Air Canada (TSX:AC) just released Q4 2020 results that show the depth of the challenges facing airlines. Investors with an eye on the post-pandemic rebound wonder if Air Canada stock is cheap now or overbought.
Air Canada Q4 2020 results close out a terrible year
Analysts expected Air Canada to report ugly Q4 2020 results, but the size of the losses indicate how bad things really are right now for the airline.
Air Canada reported an operating loss of $1 billion in the quarter. Net cash burn for the three months hit $1.384 billion. That’s above the top end of the guidance provided in the Q3 2020 report but in line with the update provided by management in December.
For the full year, Air Canada reported a net lost $4.65 billion, or nearly $16.50 per share, compared to net income of $1.48 billion, or $5.44 per diluted share, in 2019.
On the positive side, Air Canada finished Q4 2020 with unrestricted liquidity of $8 billion. Decisions made by management through the year, and especially early on in the pandemic, enabled the company to raise funds and position the airline to weather the pandemic storm in better shape than many of its global peers.
In Q4, the company raised $850 million through a stock sale at $24 per share. Air Canada also received $485 million from the completion of the sale and leaseback of nine 737 MAX 8 planes.
These measures effectively countered most of the net cash burn in the quarter. As a result, unrestricted liquidity remains close to where it was at the end of Q3 2020. The strong liquidity position has likely helped Air Canada take a firm position on negotiations for aid with the government.
In the Q4 earnings release Air Canada’s outgoing CEO said he is “very encouraged by the constructive nature of discussions” with the Government of Canada in recent weeks. Negotiations on sector-specific aid began in November. Global airlines received at least US$160 billion in government assistance in 2020, according to the IATA.

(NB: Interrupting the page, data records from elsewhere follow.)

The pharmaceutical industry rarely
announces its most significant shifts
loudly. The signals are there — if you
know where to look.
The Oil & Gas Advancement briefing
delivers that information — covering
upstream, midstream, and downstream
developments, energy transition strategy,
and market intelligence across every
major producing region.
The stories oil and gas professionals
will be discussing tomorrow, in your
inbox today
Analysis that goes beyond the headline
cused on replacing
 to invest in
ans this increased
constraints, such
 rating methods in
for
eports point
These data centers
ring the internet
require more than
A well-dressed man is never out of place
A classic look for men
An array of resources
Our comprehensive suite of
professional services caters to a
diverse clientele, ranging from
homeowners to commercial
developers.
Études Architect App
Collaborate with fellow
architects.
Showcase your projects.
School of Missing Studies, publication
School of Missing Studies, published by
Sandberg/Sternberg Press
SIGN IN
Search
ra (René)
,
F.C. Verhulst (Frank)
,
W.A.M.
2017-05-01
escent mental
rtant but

Canada put new air travel restrictions in place in the past month. The requirement for negative COVID-19 tests before boarding planes headed to Canada resulted in a wave of cancelled bookings. The latest measures include a ban on all flights to several holiday destinations. In addition, returning travellers must now be tested on arrival and are required to stay in a hotel for three days at their own expense. These efforts to keep out COVID-19 variants will impact Air Canada. Interprovincial quarantine requirements continue to put pressure on domestic travel demand as well.

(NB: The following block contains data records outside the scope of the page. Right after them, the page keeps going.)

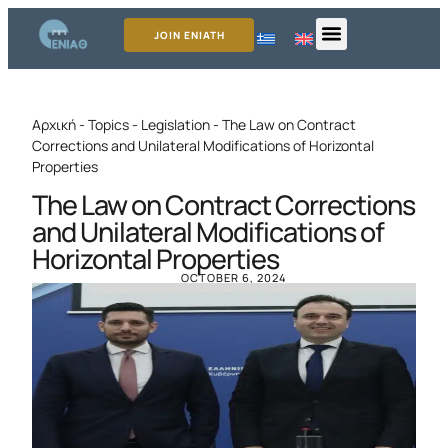
JOIN ENIATH
Αρχική
-
Topics
-
Legislation
-
The Law on Contract
Corrections and Unilateral Modifications of Horizontal
Properties
The Law on Contract Corrections
and Unilateral Modifications of
Horizontal Properties
OCTOBER 6, 2024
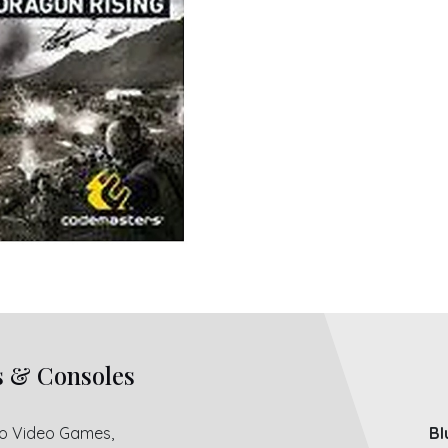
s & Consoles
ro Video Games,
Bl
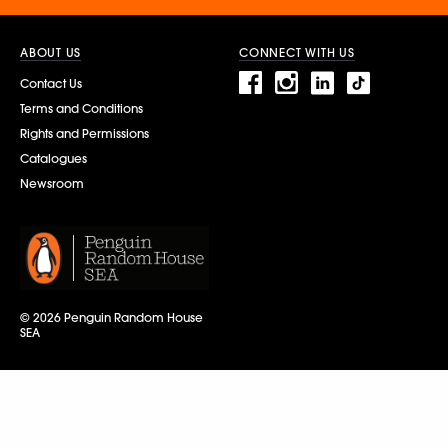
ABOUT US
CONNECT WITH US
Contact Us
Terms and Conditions
Rights and Permissions
Catalogues
Newsroom
© 2026 Penguin Random House
SEA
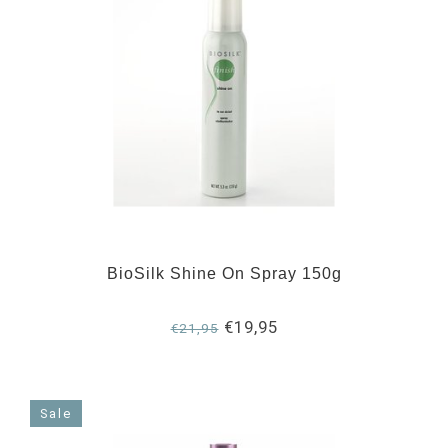
BioSilk Shine On Spray 150g
€19,95
€21,95
Sale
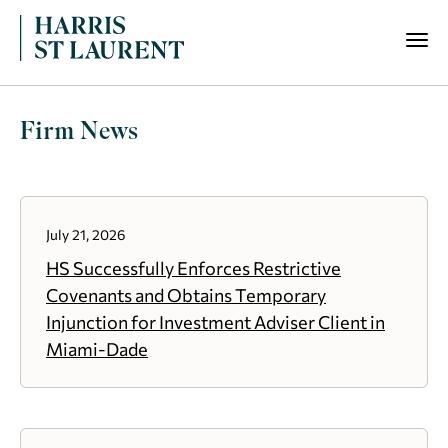
Firm News
July 21, 2026
HS Successfully Enforces Restrictive
Covenants and Obtains Temporary
Injunction for Investment Adviser Client in
Miami-Dade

Air Canada anticipates a capacity drop of 83% in Q1 2021 compared to the same period in 2020.
Investors should also watch the oil market. Oil prices sit at 12-month highs. This will put upward pressure on the price of jet fuel, which typically accounts for 15-20% of an airline’s expenses. If oil holds or extends its gains, Air Canada and its peers could face tighter margins.
Should you buy Air Canada stock now?
Air Canada received approval to buy Transat for $5 per share. Once the pandemic ends and governments lift restrictions, the deal could deliver strong long-term returns.
It sounds like an aid deal with the government is on the way. Investors need to keep an eye on the fine print when an agreement is announced, as the anticipated requirements for assistance could weigh on margins and delay the return to profitability. For example, an immediate reinstatement of domestic routes to smaller cities and commitments on carbon emission reductions could be part of the deal.
Stock markets price shares according to future expectations. Air Canada stock trades near $22 per share at the time of writing. That’s about half of where it was before the pandemic.
The stock could certainly move higher on the announcement of a bailout, but investors might want to stay on the sidelines at this level. The road to recovery will be long, and it could be years before Air Canada returns to the size and level of profitability it enjoyed at the end of 2019.